The phenomenon saturated large corporations and manufacturers and spread through hospitals, hotels, and even the U.S. Department of Defense, Harry asserts.

It still hasn’t reached its full potential audience.

Harry now wants to demonstrate ways the Six Sigma concepts can be applied in small businesses, small work teams and personal life. For example in a small team, employees can focus on developing ways to complete a task that are repeatable and teachable to others, Harry explains.
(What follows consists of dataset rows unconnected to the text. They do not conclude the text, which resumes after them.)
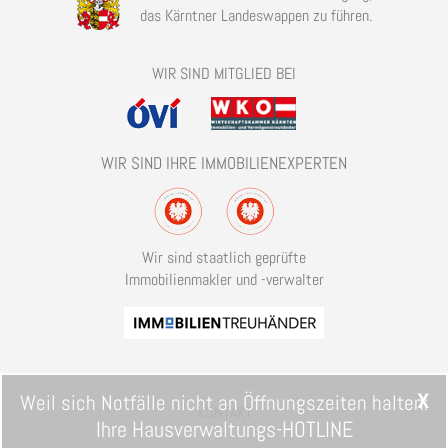
das Kärntner Landeswappen zu führen.
WIR SIND MITGLIED BEI
WIR SIND IHRE IMMOBILIENEXPERTEN
Wir sind staatlich geprüfte
Immobilienmakler und -verwalter
x
Weil sich Notfälle nicht an Öffnungszeiten halten:
KONTAKT
Ihre Hausverwaltungs-HOTLINE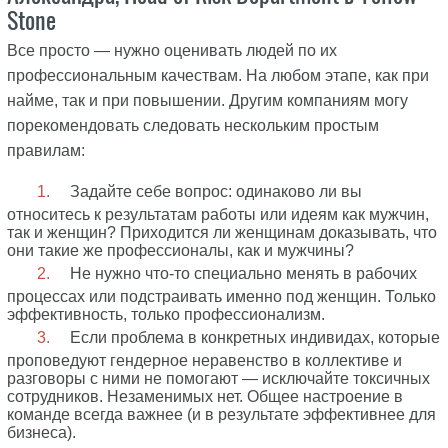
Stone
Все просто — нужно оценивать людей по их
профессиональным качествам. На любом этапе, как при
найме, так и при повышении. Другим компаниям могу
порекомендовать следовать нескольким простым
правилам:
Задайте себе вопрос: одинаково ли вы
относитесь к результатам работы или идеям как мужчин,
так и женщин? Приходится ли женщинам доказывать, что
они такие же профессионалы, как и мужчины?
Не нужно что-то специально менять в рабочих
процессах или подстраивать именно под женщин. Только
эффективность, только профессионализм.
Если проблема в конкретных индивидах, которые
проповедуют гендерное неравенство в коллективе и
разговоры с ними не помогают — исключайте токсичных
сотрудников. Незаменимых нет. Общее настроение в
команде всегда важнее (и в результате эффективнее для
бизнеса).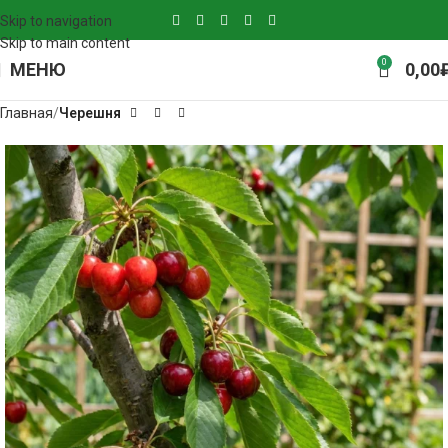
Skip to navigation
Skip to main content
0
МЕНЮ
0,00
Главная
Черешня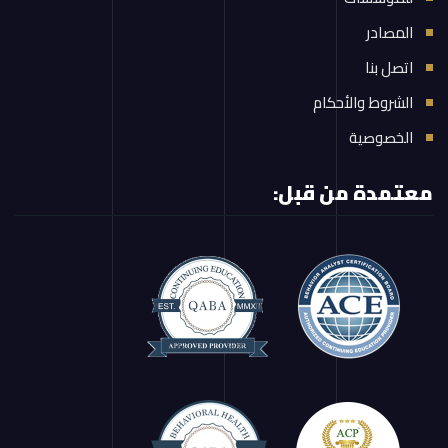
المصادر
اتصل بنا
الشروط والأحكام
الخصوصية
معتمدة من قبل: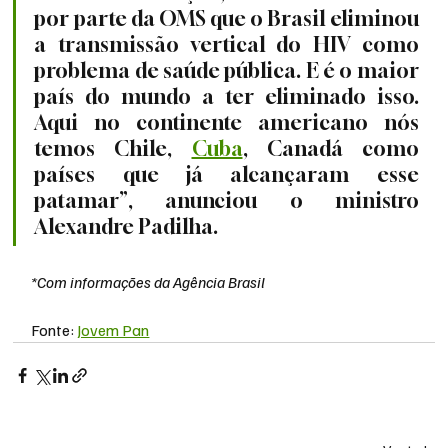
por parte da OMS que o Brasil eliminou 
a transmissão vertical do HIV como 
problema de saúde pública. E é o maior 
país do mundo a ter eliminado isso. 
Aqui no continente americano nós 
temos Chile, 
Cuba
, Canadá como 
países que já alcançaram esse 
patamar”, anunciou o ministro 
Alexandre Padilha.
*Com informações da Agência Brasil
Fonte: 
Jovem Pan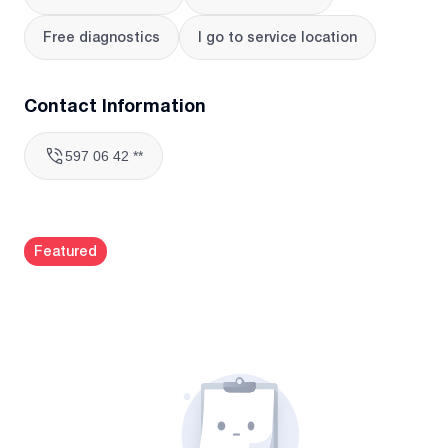
Free diagnostics
I go to service location
Contact Information
597 06 42 **
Featured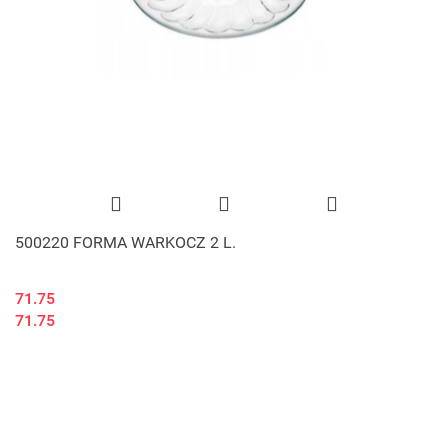
500220 FORMA WARKOCZ 2 L.
71.75
71.75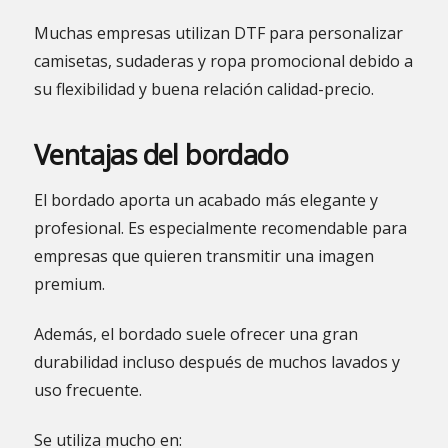
Muchas empresas utilizan DTF para personalizar
camisetas, sudaderas y ropa promocional debido a
su flexibilidad y buena relación calidad-precio.
Ventajas del bordado
El bordado aporta un acabado más elegante y
profesional. Es especialmente recomendable para
empresas que quieren transmitir una imagen
premium.
Además, el bordado suele ofrecer una gran
durabilidad incluso después de muchos lavados y
uso frecuente.
Se utiliza mucho en: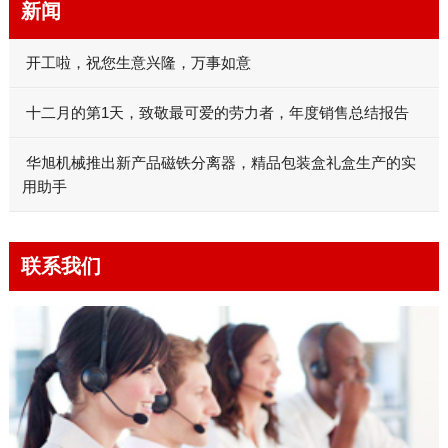
新闻
开工啦，祝您生意兴隆，万事如意
十二月的第1天，致敬最可爱的劳力者，年度销售总结报告
华旭机械推出新产品磁铁分离器，精品包装盒礼盒生产的实
用助手
联系我们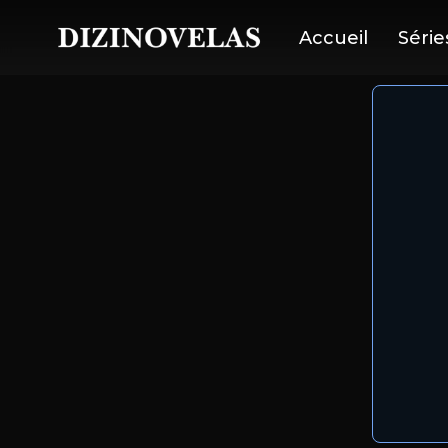
Accueil
Série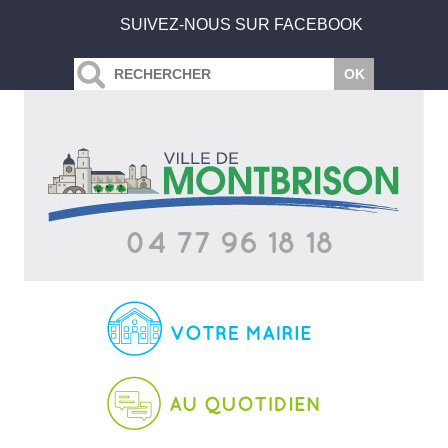
SUIVEZ-NOUS SUR FACEBOOK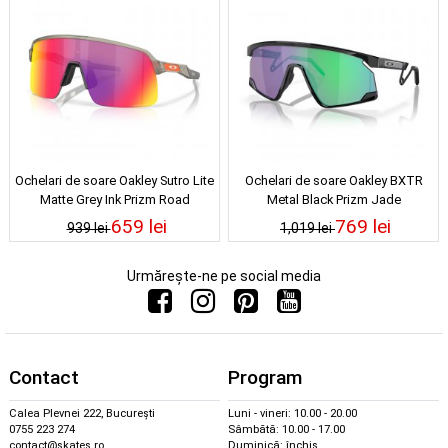
Ochelari de soare Oakley Sutro Lite
Ochelari de soare Oakley BXTR
Matte Grey Ink Prizm Road
Metal Black Prizm Jade
659 lei
769 lei
939 lei
1,019 lei
Urmărește-ne pe social media
Contact
Program
Calea Plevnei 222, București
Luni - vineri: 10.00 - 20.00
0755 223 274
Sâmbătă: 10.00 - 17.00
contact@skates.ro
Duminică: închis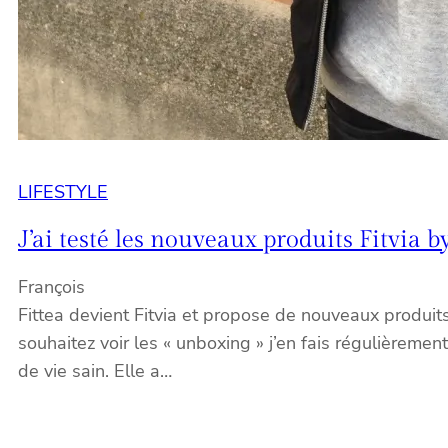
LIFESTYLE
J’ai testé les nouveaux produits Fitvia b
François
Fittea devient Fitvia et propose de nouveaux produits 
souhaitez voir les « unboxing » j’en fais régulière
de vie sain. Elle a…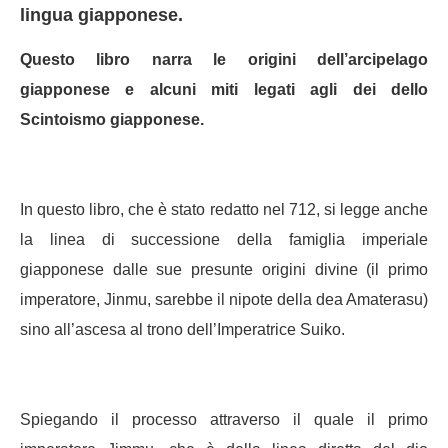
lingua giapponese.
Questo libro narra le origini dell’arcipelago
giapponese e alcuni miti legati agli dei dello
Scintoismo giapponese.
In questo libro, che è stato redatto nel 712, si legge anche
la linea di successione della famiglia imperiale
giapponese dalle sue presunte origini divine (il primo
imperatore, Jinmu, sarebbe il nipote della dea Amaterasu)
sino all’ascesa al trono dell’Imperatrice Suiko.
Spiegando il processo attraverso il quale il primo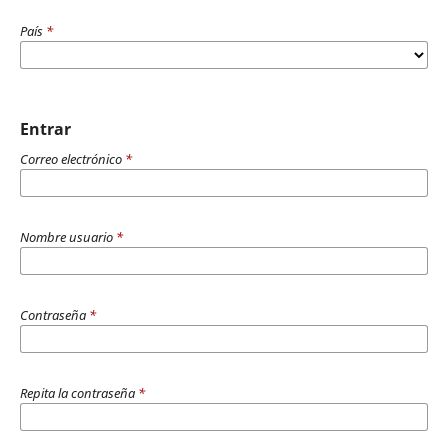
País
*
Entrar
Correo electrónico
*
Nombre usuario
*
Contraseña
*
Repita la contraseña
*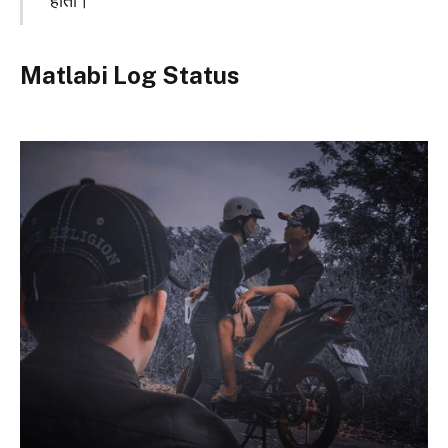
होता।
Matlabi Log Status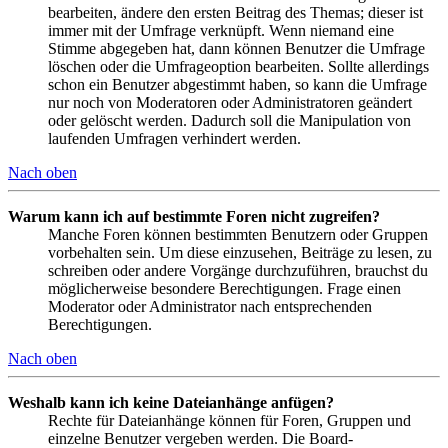
bearbeiten, ändere den ersten Beitrag des Themas; dieser ist
immer mit der Umfrage verknüpft. Wenn niemand eine
Stimme abgegeben hat, dann können Benutzer die Umfrage
löschen oder die Umfrageoption bearbeiten. Sollte allerdings
schon ein Benutzer abgestimmt haben, so kann die Umfrage
nur noch von Moderatoren oder Administratoren geändert
oder gelöscht werden. Dadurch soll die Manipulation von
laufenden Umfragen verhindert werden.
Nach oben
Warum kann ich auf bestimmte Foren nicht zugreifen?
Manche Foren können bestimmten Benutzern oder Gruppen
vorbehalten sein. Um diese einzusehen, Beiträge zu lesen, zu
schreiben oder andere Vorgänge durchzuführen, brauchst du
möglicherweise besondere Berechtigungen. Frage einen
Moderator oder Administrator nach entsprechenden
Berechtigungen.
Nach oben
Weshalb kann ich keine Dateianhänge anfügen?
Rechte für Dateianhänge können für Foren, Gruppen und
einzelne Benutzer vergeben werden. Die Board-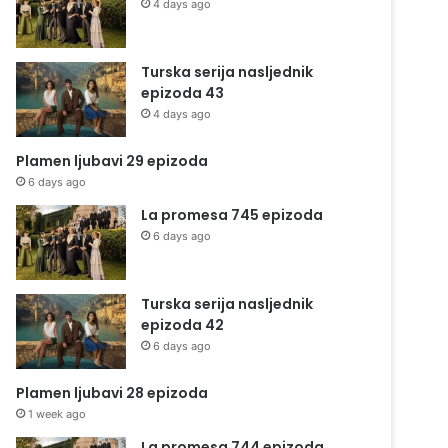
4 days ago
Turska serija nasljednik
epizoda 43
4 days ago
Plamen ljubavi 29 epizoda
6 days ago
La promesa 745 epizoda
6 days ago
Turska serija nasljednik
epizoda 42
6 days ago
Plamen ljubavi 28 epizoda
1 week ago
La promesa 744 epizoda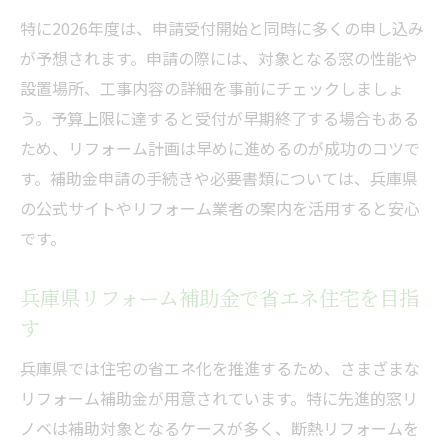
特に2026年度は、申請受付開始と同時に多くの申し込み
が予想されます。申請の際には、対象となる窓の性能や
設置場所、工事内容の詳細を事前にチェックしましょ
う。予算上限に達すると受付が早期終了する場合もある
ため、リフォーム計画は早めに進めるのが成功のコツで
す。補助金申請の手続きや必要書類については、兵庫県
の公式サイトやリフォーム業者の案内を活用すると安心
です。
兵庫県リフォーム補助金で省エネ住宅を目指
す
兵庫県では住宅の省エネ化を推進するため、さまざまな
リフォーム補助金が用意されています。特に先進的窓リ
ノベは補助対象となるケースが多く、断熱リフォームを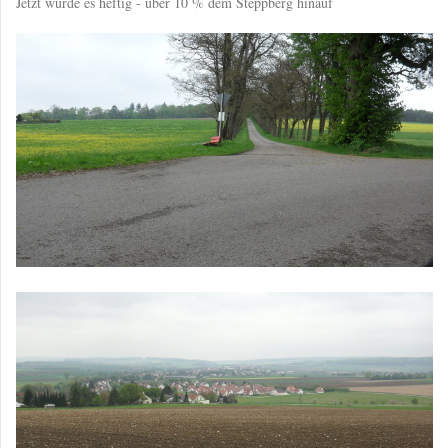
Jetzt wurde es heftig - über 10 % dem Steppberg hinauf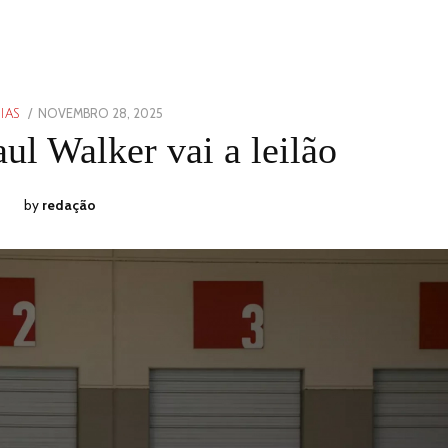
POSTED
NOVEMBRO 28, 2025
NOVEMBRO
IAS
ON
28,
ul Walker vai a leilão
2025
by
redação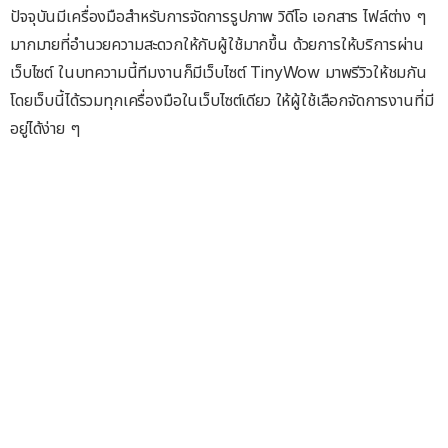
ปัจจุบันมีเครื่องมือสำหรับการจัดการรูปภาพ วิดีโอ เอกสาร ไฟล์ต่าง ๆ
มากมายที่อำนวยความสะดวกให้กับผู้ใช้มากขึ้น ด้วยการให้บริการผ่าน
เว็บไซต์ ในบทความนี้ทีมงานก็มีเว็บไซต์ TinyWow มาพรีวิวให้ชมกัน
โดยเว็บนี้ได้รวมทุกเครื่องมือในเว็บไซต์เดียว ให้ผู้ใช้เลือกจัดการงานที่มี
อยู่ได้ง่าย ๆ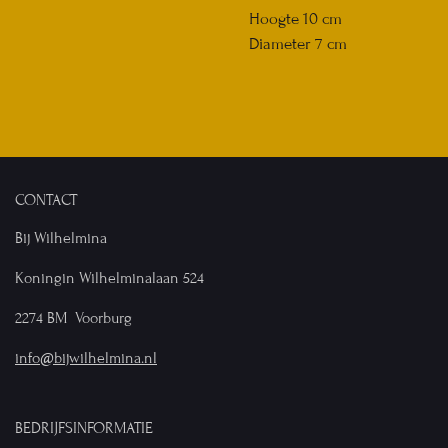
Hoogte 10 cm
Diameter 7 cm
CONTACT
Bij Wilhelmina
Koningin Wilhelminalaan 524
2274 BM Voorburg
info@bijwilhelmina.nl
BEDRIJFSINFORMATIE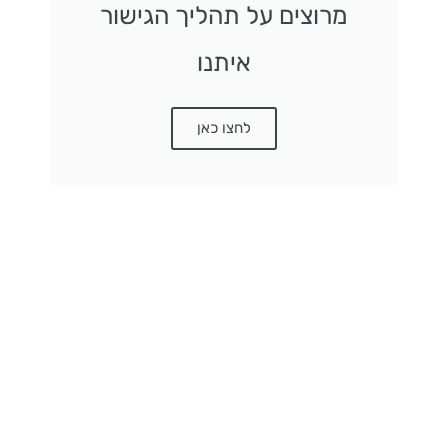
מרוצים על תהליך הגישור
איתנו
לחצו כאן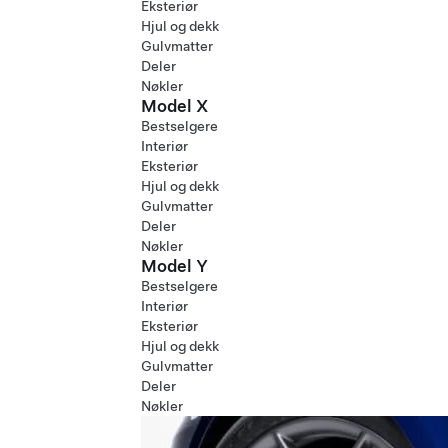
Eksteriør
Hjul og dekk
Gulvmatter
Deler
Nøkler
Model X
Bestselgere
Interiør
Eksteriør
Hjul og dekk
Gulvmatter
Deler
Nøkler
Model Y
Bestselgere
Interiør
Eksteriør
Hjul og dekk
Gulvmatter
Deler
Nøkler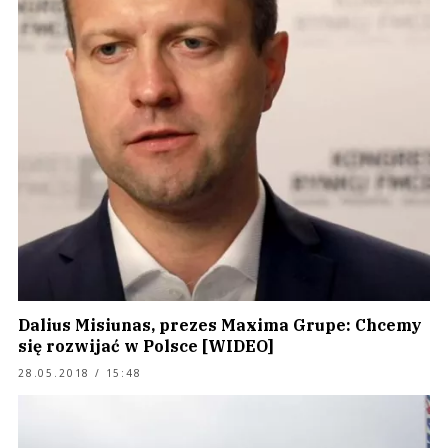
Dalius Misiunas, prezes Maxima Grupe: Chcemy
się rozwijać w Polsce [WIDEO]
28.05.2018 / 15:48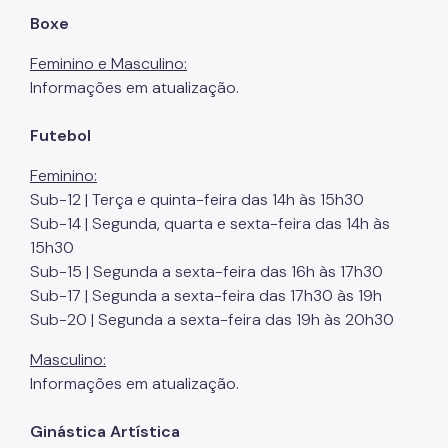
Boxe
Feminino e Masculino:
Informações em atualização.
Futebol
Feminino:
Sub-12 | Terça e quinta-feira das 14h às 15h30
Sub-14 | Segunda, quarta e sexta-feira das 14h às
15h30
Sub-15 | Segunda a sexta-feira das 16h às 17h30
Sub-17 | Segunda a sexta-feira das 17h30 às 19h
Sub-20 | Segunda a sexta-feira das 19h às 20h30
Masculino:
Informações em atualização.
Ginástica Artística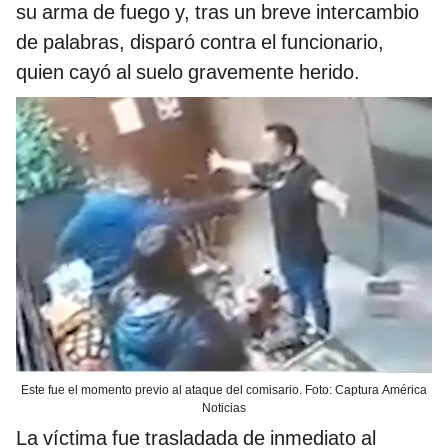
su arma de fuego y, tras un breve intercambio
de palabras, disparó contra el funcionario,
quien cayó al suelo gravemente herido.
Este fue el momento previo al ataque del comisario. Foto: Captura América
Noticias
La víctima fue trasladada de inmediato al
In a person’s personal or work life, Six Sigma can be used as a systematic way of thinking about how to realize goals, he adds.

“It’s about how to work more effective and efficient,” he asserts.

Currently, a film is in production to demonstrate how Six Sigma translates into everyday living. The idea is learning how to find the few vital forces that will accelerate the rate of process toward a goal. That can happen by learning how to think in innovative ways and how to execute those ideas, Harry explains.

A curriculum is even being developed, with Harry’s aid, in an Asian school. Schools don’t teach children how to succeed in life, Harry notes. The Six Sigma program can eventually serve as that tool.

Harry believes that the concepts of the management process can be applied with people of all ages and in businesses across the board.

“Six Sigma allows the ordinary to do the extraordinary,” he concludes.